Hal itu menjadi pertanyaan terbesar bagi Erina. 

Namun, hal itu tak membuatnya ingat dan Erina hanya mendapatkan satu petunjuk.

“Matanya...”

“Mata?”

Refa mengulang perkataan tidak jelas Erina.

“Warna matanya. Kalau tidak salah dia memiliki dua warna mata yang berbeda.”

“Heterochromia. Apa sepertiku?”

Risak menyinggung tentang dirinya yang juga memiliki ciri-ciri tentang dua warna mata yang berbeda. Heterochromia.

“Tidak, kalau kak Risak sendiri memiliki dua warna mata yang sama tapi berbeda dari yang lain.”

“...”

Mungkin perkataan Erina sedikit tidak jelas dan membuat dua orang lainnya bingung.

“Tidak, maksudku. Warna mata kak Risak sendiri sudah berbeda. Tapi keduanya memiliki corak yang sama bukan? Nah, anak ini, yang kumaksudkan sekarang, dia memiliki dua corak yang benar-benar berbeda. Kalau tidak salah, warna di bagian kiri itu biru seperti kak Risak. Dan bagian kanannya, mmm, aku tak terlalu ingat sih. Tapi seperti coklat begitu.”

“Kalau kamu menyebutnya coklat sih tidak salah. Tapi yang paling tepat adalah amber, yang berarti kuning sawo.”

“Mm, iya, benar, itu dia. Kuning sawo. Tapi bagaimana kakak tahu...?”

“Kalau begitu sepertinya kamu sudah mendapatkan jawabannya, benar kan, mas Bagas?”

Risak menyinggung tentang seorang yang berada di belakang Erina.

Erina berbalik dan menemukan sosok seorang lelaki yang sangat dia kenali.
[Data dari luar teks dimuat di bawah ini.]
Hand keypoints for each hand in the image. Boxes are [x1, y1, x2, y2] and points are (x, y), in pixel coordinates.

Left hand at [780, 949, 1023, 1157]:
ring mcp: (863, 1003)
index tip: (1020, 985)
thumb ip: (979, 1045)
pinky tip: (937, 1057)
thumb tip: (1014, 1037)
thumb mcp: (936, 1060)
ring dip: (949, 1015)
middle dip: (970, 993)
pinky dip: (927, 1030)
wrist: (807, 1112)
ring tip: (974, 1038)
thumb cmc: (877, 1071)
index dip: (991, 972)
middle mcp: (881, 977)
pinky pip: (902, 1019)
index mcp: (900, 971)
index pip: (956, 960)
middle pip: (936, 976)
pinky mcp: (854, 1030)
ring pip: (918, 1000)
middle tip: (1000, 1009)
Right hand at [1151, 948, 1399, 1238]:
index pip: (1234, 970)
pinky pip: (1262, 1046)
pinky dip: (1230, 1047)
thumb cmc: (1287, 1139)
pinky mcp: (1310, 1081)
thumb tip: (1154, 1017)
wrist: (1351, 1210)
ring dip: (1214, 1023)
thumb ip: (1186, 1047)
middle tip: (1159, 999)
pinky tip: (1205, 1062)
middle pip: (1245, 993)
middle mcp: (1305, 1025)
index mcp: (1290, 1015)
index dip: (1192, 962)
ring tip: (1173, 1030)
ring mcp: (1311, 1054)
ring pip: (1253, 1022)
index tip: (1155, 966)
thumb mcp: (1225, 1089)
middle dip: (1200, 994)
Merah kehitaman untuk warna rambut. Tubuh yang besar namun kulitnya terlihat sedikit pucat. Dan dua warna mata yang berbeda, kuning sawo di bagian kanan dan biru keabu-abuan di bagian kiri.

Erina terus memandangi sosok yang datang tanpa diketahui bahkan untuk Refa sekalipun.

Namun, arah tujuannya tak tertuju pada Erina yang tentu lebih menarik perhatian. Tetapi lebih kepada Risak yang sedang menikmati teh dengan santainya.